Il fait 30°C ce matin dans le camp de réfugié·es de Rhino, dans le nord-ouest de l’Ouganda, petit pays enclavé d’Afrique de l’est.

Monica Sadiha enfile ses sandales pour se rendre à son lieu de travail du jour. Cette réfugiée sud-soudanaise a fui en 2017 la crise civile et alimentaire qui sévit dans son pays d’origine, et demeure désormais dans l’un des nombreux camps ougandais, qui rassemblent plus d’un million de personnes. Elle vit grâce à la revente de bois qu’elle récupère sur les terrains les plus proches de la parcelle qu’on lui a attribuée à son arrivée. 

« Aujourd’hui, je vais devoir marcher 12 kilomètres pour y aller, raconte-t-elle. Je pourrai vendre mon paquet à mon retour au village pour 500 shilling ougandais (0,2 $). Grâce à ça, je peux m’acheter des habits et payer l’école de ma fille. »

Monica Sadiha

Comme de nombreuses autres femmes, Monica fera ce trajet une dizaine de fois cette semaine.

Ressource vitale

Dans les camps, le bois est une ressource vitale pour les centaines de milliers de réfugié·es installé·es dans la région.
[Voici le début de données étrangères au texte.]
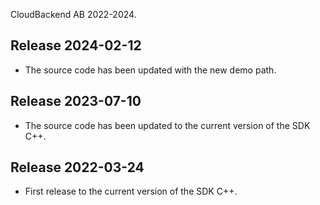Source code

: CloudBackend AB 2022-2024.

Release 2024-02-12
------------------
* The source code has been updated with the new demo path.

Release 2023-07-10
------------------
* The source code has been updated to the current version of the SDK C++.

Release 2022-03-24
------------------
* First release to the current version of the SDK C++.
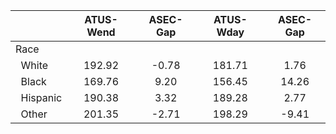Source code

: 
|                      |    ATUS-Wend |     ASEC-Gap |    ATUS-Wday |     ASEC-Gap |
| -------------------- | :----------: | :----------: | :----------: | :----------: |
| Race                 |              |              |              |              |
| &nbsp;&nbsp;White    |       192.92 |        -0.78 |       181.71 |         1.76 |
| &nbsp;&nbsp;Black    |       169.76 |         9.20 |       156.45 |        14.26 |
| &nbsp;&nbsp;Hispanic |       190.38 |         3.32 |       189.28 |         2.77 |
| &nbsp;&nbsp;Other    |       201.35 |        -2.71 |       198.29 |        -9.41 |

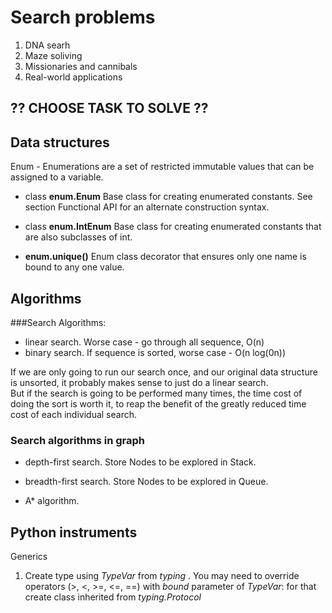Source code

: # Search problems

1. DNA searh 
2. Maze soliving 
3. Missionaries and cannibals
4. Real-world applications

## ?? CHOOSE TASK TO SOLVE ??

## Data structures 

Enum - Enumerations are a set of restricted immutable values that can be assigned to a variable.

* class **enum.Enum**
Base class for creating enumerated constants. See section Functional API for an alternate construction syntax.

* class **enum.IntEnum**
Base class for creating enumerated constants that are also subclasses of int.

* **enum.unique()**
Enum class decorator that ensures only one name is bound to any one value.

## Algorithms
###Search Algorithms:  
 - linear search. Worse case - go through all sequence, O(n)
 - binary search. If sequence is sorted, worse case - O(n log(0n))
 
 If we are only going to run our search once, and our original data structure is unsorted, it probably makes
sense to just do a linear search.   
But if the search is going to be performed many times, the time cost of doing the sort is worth it, to reap the benefit of the greatly reduced
time cost of each individual search.


### Search algorithms in graph
- depth-first search. Store Nodes to be explored in Stack. 
  
- breadth-first search. Store Nodes to be explored in Queue.

- A* algorithm. 

## Python instruments

Generics

1. Create type using *TypeVar* from *typing* . You may need to override operators (>, <, >=, <=, ==) with *bound* parameter of *TypeVar*: for that create class inherited from *typing.Protocol*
La population, en très grande majorité sud-soudanaise, l’emploie quotidiennement pour effectuer des travaux de construction, cuire la nourriture et se chauffer. Sa récolte est la principale cause de déforestation du pays, d’après l’Autorité forestière nationale de l’Ouganda (NFA), qui estime que la couverture arborée a diminué de 60% au cours des cinq dernières années.

Vue aérienne du camp d’Imvepi et de sa couverture arborée.
Vue aérienne du camp d’Imvepi et de sa couverture arborée.
Les rations de nourriture fournies par les ONG, essentiellement composées de haricots et de maïs, requièrent une quantité importante de bois pour bouillir l’eau servant à la cuisson.
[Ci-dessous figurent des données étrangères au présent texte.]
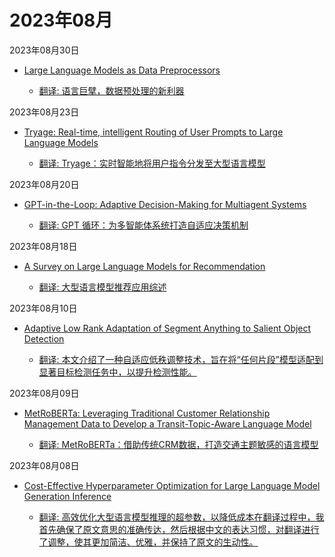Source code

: # 2023年08月

2023年08月30日

- [Large Language Models as Data Preprocessors](2023年08月30日/Large_Language_Models_as_Data_Preprocessors.md)

    - [翻译: 语言巨擘，数据预处理的新利器](2023年08月30日/Large_Language_Models_as_Data_Preprocessors.md)

2023年08月23日

- [Tryage: Real-time, intelligent Routing of User Prompts to Large Language Models](2023年08月23日/Tryage_Real-time,_intelligent_Routing_of_User_Prompts_to_Large_Language_Models.md)

    - [翻译: Tryage：实时智能地将用户指令分发至大型语言模型](2023年08月23日/Tryage_Real-time,_intelligent_Routing_of_User_Prompts_to_Large_Language_Models.md)

2023年08月20日

- [GPT-in-the-Loop: Adaptive Decision-Making for Multiagent Systems](2023年08月20日/GPT-in-the-Loop_Adaptive_Decision-Making_for_Multiagent_Systems.md)

    - [翻译: GPT 循环：为多智能体系统打造自适应决策机制](2023年08月20日/GPT-in-the-Loop_Adaptive_Decision-Making_for_Multiagent_Systems.md)

2023年08月18日

- [A Survey on Large Language Models for Recommendation](2023年08月18日/A_Survey_on_Large_Language_Models_for_Recommendation.md)

    - [翻译: 大型语言模型推荐应用综述](2023年08月18日/A_Survey_on_Large_Language_Models_for_Recommendation.md)

2023年08月10日

- [Adaptive Low Rank Adaptation of Segment Anything to Salient Object Detection](2023年08月10日/Adaptive_Low_Rank_Adaptation_of_Segment_Anything_to_Salient_Object_Detection.md)

    - [翻译: 本文介绍了一种自适应低秩调整技术，旨在将“任何片段”模型适配到显著目标检测任务中，以提升检测性能。](2023年08月10日/Adaptive_Low_Rank_Adaptation_of_Segment_Anything_to_Salient_Object_Detection.md)

2023年08月09日

- [MetRoBERTa: Leveraging Traditional Customer Relationship Management Data to Develop a Transit-Topic-Aware Language Model](2023年08月09日/MetRoBERTa_Leveraging_Traditional_Customer_Relationship_Management_Data_to_Develop_a_Transit-Topic-Aware_Language_Model.md)

    - [翻译: MetRoBERTa：借助传统CRM数据，打造交通主题敏感的语言模型](2023年08月09日/MetRoBERTa_Leveraging_Traditional_Customer_Relationship_Management_Data_to_Develop_a_Transit-Topic-Aware_Language_Model.md)

2023年08月08日

- [Cost-Effective Hyperparameter Optimization for Large Language Model Generation Inference](2023年08月08日/Cost-Effective_Hyperparameter_Optimization_for_Large_Language_Model_Generation_Inference.md)

    - [翻译: 高效优化大型语言模型推理的超参数，以降低成本在翻译过程中，我首先确保了原文意思的准确传达，然后根据中文的表达习惯，对翻译进行了调整，使其更加简洁、优雅，并保持了原文的生动性。](2023年08月08日/Cost-Effective_Hyperparameter_Optimization_for_Large_Language_Model_Generation_Inference.md)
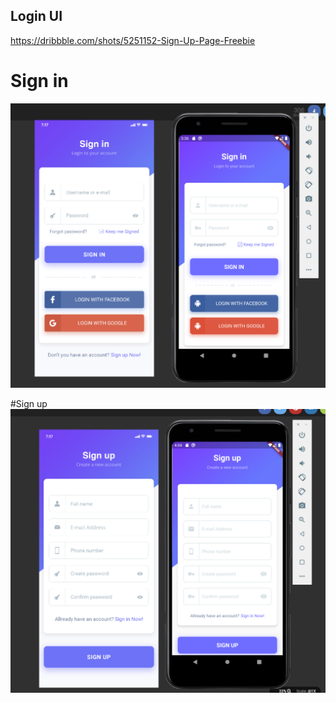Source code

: ## Login UI
https://dribbble.com/shots/5251152-Sign-Up-Page-Freebie

# Sign in
![Sign in screenshots](results/login_1.png)

#Sign up
![Sign up screenshots](results/login_2.png)
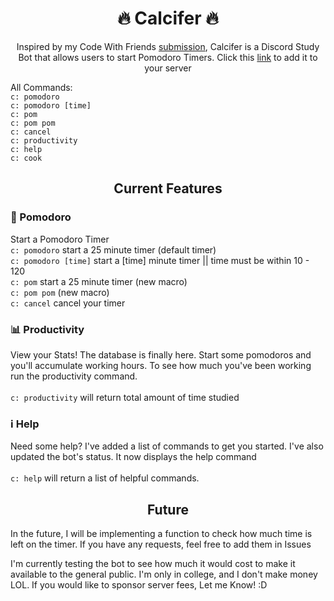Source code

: <h1 align="center">
 🔥 Calcifer 🔥
</h1>
<p align="center">
  Inspired by my Code With Friends <a href="https://github.com/andreidimaano/rodelo">submission</a>, Calcifer is a Discord Study Bot that allows users to start Pomodoro Timers. Click this <a href="https://discord.com/oauth2/authorize?client_id=781277794826715176&scope=bot">link</a> to add it to your server
</p>

All Commands:<br />
`c: pomodoro`<br />
`c: pomodoro [time]`<br />
`c: pom`<br />
`c: pom pom`<br />
`c: cancel`<br />
`c: productivity`<br />
`c: help`<br />
`c: cook `<br />

<h2 align="center">
Current Features
</h2>

### 🍅 Pomodoro
Start a Pomodoro Timer
<br />
`c: pomodoro` start a 25 minute timer (default timer)<br />
`c: pomodoro [time]` start a [time] minute timer || time must be within 10 - 120<br />
`c: pom` start a 25 minute timer (new macro)<br />
`c: pom pom` (new macro)<br />
`c: cancel` cancel your timer<br />

### 📊 Productivity
View your Stats! The database is finally here. Start some pomodoros and you'll accumulate working hours. To see how much you've been working run the productivity command.
<br /><br />
`c: productivity` will return total amount of time studied
<br />

### :information_source: Help
Need some help? I've added a list of commands to get you started. I've also updated the bot's status. It now displays the help command
<br /><br />
`c: help` will return a list of helpful commands.
<br />

<h2 align="center">
Future
</h2>

In the future, I will be implementing a function to check how much time is left on the timer.
If you have any requests, feel free to add them in Issues

I'm currently testing the bot to see how much it would cost to make it available to the general public. I'm only in college, and I don't make money LOL. If you would like to sponsor server fees, Let me Know! :D
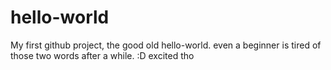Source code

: # hello-world
My first github project, the good old hello-world. even a beginner is tired of those two words after a while. :D excited tho 
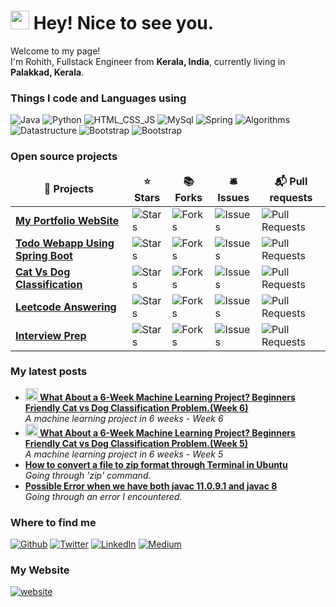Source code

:<h1><img src="https://emojis.slackmojis.com/emojis/images/1531849430/4246/blob-sunglasses.gif?1531849430" width="30"/> Hey! Nice to see you.</h1>


<p>Welcome to my page! </br> I'm Rohith, Fullstack Engineer from <b>Kerala, India</b>, currently living in <b>Palakkad, Kerala</b>. </p>
<h3>Things I code and Languages using</h3>
<p>
  <img alt="Java" src="https://img.shields.io/badge/Java-Java-blue" />
  <img alt="Python" src="https://img.shields.io/badge/Python-Python-red" /> 
  <img alt="HTML_CSS_JS" src="https://img.shields.io/badge/HTML--CSS--JS-HTML--CSS--JS-lightgrey" />
  <img alt="MySql" src="https://img.shields.io/badge/MySql-MySql-orange" />
  <img alt="Spring" src="https://img.shields.io/badge/Spring-Spring-brightgreen" />
  <img alt="Algorithms" src="https://img.shields.io/badge/Algorithms-Algorithms-green" />
  <img alt="Datastructure" src="https://img.shields.io/badge/Datastructure-Datastructure-yellowgreen" />
  <img alt="Bootstrap" src="https://img.shields.io/badge/bootstrap-bootstrap-yellow" />
  <img alt="Bootstrap" src="https://img.shields.io/badge/Machine%20Learning-Machine%20Learning-blue" />

  
</p>
<h3>Open source projects</h3>
<table>
  <thead align="center">
    <tr border: none;>
      <td><b>🎁 Projects</b></td>
      <td><b>⭐ Stars</b></td>
      <td><b>📚 Forks</b></td>
      <td><b>🛎 Issues</b></td>
      <td><b>📬 Pull requests</b></td>
    </tr>
  </thead>
  <tbody>
    <tr>
      <td><a href="https://github.com/Rohithv07/PORTFO"><b>My Portfolio WebSite</b></a></td>
      <td><img alt="Stars" src="https://img.shields.io/github/stars/Rohithv07/PORTFO?style=flat-square&labelColor=343b41"/></td>
      <td><img alt="Forks" src="https://img.shields.io/github/forks/Rohithv07/PORTFO?style=flat-square&labelColor=343b41"/></td>
      <td><img alt="Issues" src="https://img.shields.io/github/issues/Rohithv07/PORTFO?style=flat-square&labelColor=343b41"/></td>
      <td><img alt="Pull Requests" src="https://img.shields.io/github/issues-pr/Rohithv07/PORTFO?style=flat-square&labelColor=343b41"/></td>
    </tr>
	  <tr>
      <td><a href="https://github.com/Rohithv07/todowebapp"><b>Todo Webapp Using Spring Boot</b></a></td>
      <td><img alt="Stars" src="https://img.shields.io/github/stars/Rohithv07/todowebapp?style=flat-square&labelColor=343b41"/></td>
      <td><img alt="Forks" src="https://img.shields.io/github/forks/Rohithv07/todowebapp?style=flat-square&labelColor=343b41"/></td>
      <td><img alt="Issues" src="https://img.shields.io/github/issues/Rohithv07/todowebapp?style=flat-square&labelColor=343b41"/></td>
      <td><img alt="Pull Requests" src="https://img.shields.io/github/issues-pr/Rohithv07/todowebapp?style=flat-square&labelColor=343b41"/></td>
    </tr>
    <tr>
      <td><a href="https://github.com/Rohithv07/6WeekPro"><b>Cat Vs Dog Classification</b></a></td>
      <td><img alt="Stars" src="https://img.shields.io/github/stars/Rohithv07/6WeekPro?style=flat-square&labelColor=343b41"/></td>
      <td><img alt="Forks" src="https://img.shields.io/github/forks/Rohithv07/6WeekPro?style=flat-square&labelColor=343b41"/></td>
      <td><img alt="Issues" src="https://img.shields.io/github/issues/Rohithv07/6WeekPro?style=flat-square&labelColor=343b41"/></td>
      <td><img alt="Pull Requests" src="https://img.shields.io/github/issues-pr/Rohithv07/6WeekPro?style=flat-square&labelColor=343b41"/></td>
    </tr>
    <tr>
      <td><a href="https://github.com/Rohithv07/LeetCode"><b>Leetcode Answering</b></a></td>
      <td><img alt="Stars" src="https://img.shields.io/github/stars/Rohithv07/LeetCode?style=flat-square&labelColor=343b41"/></td>
      <td><img alt="Forks" src="https://img.shields.io/github/forks/Rohithv07/LeetCode?style=flat-square&labelColor=343b41"/></td>
      <td><img alt="Issues" src="https://img.shields.io/github/issues/Rohithv07/LeetCode?style=flat-square&labelColor=343b41"/></td>
      <td><img alt="Pull Requests" src="https://img.shields.io/github/issues-pr/Rohithv07/LeetCode?style=flat-square&labelColor=343b41"/></td>
    </tr>
    <tr>
      <td><a href="https://github.com/Rohithv07/LeetCodeTopInterviewQuestions"><b>Interview Prep</b></a></td>
      <td><img alt="Stars" src="https://img.shields.io/github/stars/Rohithv07/LeetCodeTopInterviewQuestions?style=flat-square&labelColor=343b41"/></td>
      <td><img alt="Forks" src="https://img.shields.io/github/forks/Rohithv07/LeetCodeTopInterviewQuestions?style=flat-square&labelColor=343b41"/></td>
      <td><img alt="Issues" src="https://img.shields.io/github/issues/Rohithv07/LeetCodeTopInterviewQuestions?style=flat-square&labelColor=343b41"/></td>
      <td><img alt="Pull Requests" src="https://img.shields.io/github/issues-pr/Rohithv07/LeetCodeTopInterviewQuestions?style=flat-square&labelColor=343b41"/></td>
    </tr>
  </tbody>
</table>
<h3>My latest posts</h3>
<ul>
  <li><a href="https://medium.com/analytics-vidhya/what-about-a-6-week-machine-learning-project-be0e7f205888?sk=eb0b492f8d13e52b02800f7023dd7e3b"><b><img src="https://emojipedia-us.s3.dualstack.us-west-1.amazonaws.com/thumbs/240/apple/237/gear_2699.png" width="20" alt="new" /> What About a 6-Week Machine Learning Project? Beginners Friendly Cat vs Dog Classification Problem.(Week 6)</b></a><br/><i>A machine learning project in 6 weeks - Week 6</i></li>
  <li><a href="https://medium.com/analytics-vidhya/what-about-a-6-week-machine-learning-project-fd947e46c4a2?sk=32fa5b4d05b0ab0d791be90af1b8b6b6"><b><img src="https://emojipedia-us.s3.dualstack.us-west-1.amazonaws.com/thumbs/240/apple/237/fire_1f525.png" width="20" alt="new" /> What About a 6-Week Machine Learning Project? Beginners Friendly Cat vs Dog Classification Problem.(Week 5)</b></a><br/><i>A machine learning project in 6 weeks - Week 5</i></li>
  <li><a href="https://dev.to/rohithv07/how-to-convert-a-file-to-zip-format-through-terminal-in-ubuntu-9km"><b>How to convert a file to zip format through Terminal in Ubuntu</b></a><br/><i>Going through 'zip' command.</i></li>
  <li><a href="https://dev.to/rohithv07/possible-error-when-we-have-both-javac-11-0-9-1-and-javac-8-29b5"><b>Possible Error when we have both javac 11.0.9.1 and javac 8</b></a><br/><i>Going through an error I encountered.</i></li>
  
</ul>
<h3>Where to find me</h3>
<p><a href="https://github.com/Rohithv07" target="_blank"><img alt="Github" src="https://img.shields.io/badge/GitHub-%2312100E.svg?&style=for-the-badge&logo=Github&logoColor=white" /></a> <a href="https://twitter.com/vazhathody" target="_blank"><img alt="Twitter" src="https://img.shields.io/badge/twitter-%231DA1F2.svg?&style=for-the-badge&logo=twitter&logoColor=white" /></a> <a href="https://www.linkedin.com/in/rohith-v-824820184/" target="_blank"><img alt="LinkedIn" src="https://img.shields.io/badge/linkedin-%230077B5.svg?&style=for-the-badge&logo=linkedin&logoColor=white" /></a> <a href="https://medium.com/@rohithv63" target="_blank"><img alt="Medium" src="https://img.shields.io/badge/medium-%2312100E.svg?&style=for-the-badge&logo=medium&logoColor=white" /></a>
</p>
<h3>My Website</h3>
<p><a href = "http://rohithvazhathody.pythonanywhere.com"><img alt="website" src="https://img.shields.io/badge/My%20Website-Click%20Here-blue"</a>
</p>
Grace Tomalo ramasse également du bois depuis son arrivée il y a cinq ans : « Il faut aller de plus en plus loin pour en trouver, explique-t-elle. Cela devient si compliqué que l’on doit parfois offrir aux propriétaires [des terrains de récolte] une partie de la nourriture que l’on reçoit pour obtenir le droit de ramasser. »

Pourtant, d’après Innocent Amadile, le chef des lotissements Ariwa du camp de Rhino, la récolte de bois dans la région est gratuite, et les populations réfugiées obtiennent quasi automatiquement le droit de ramassage nécessaire à la pratique. « On offre une parcelle de terre à tous les ménages à leur arrivée où ils peuvent ramasser et planter autant qu’ils le souhaitent. »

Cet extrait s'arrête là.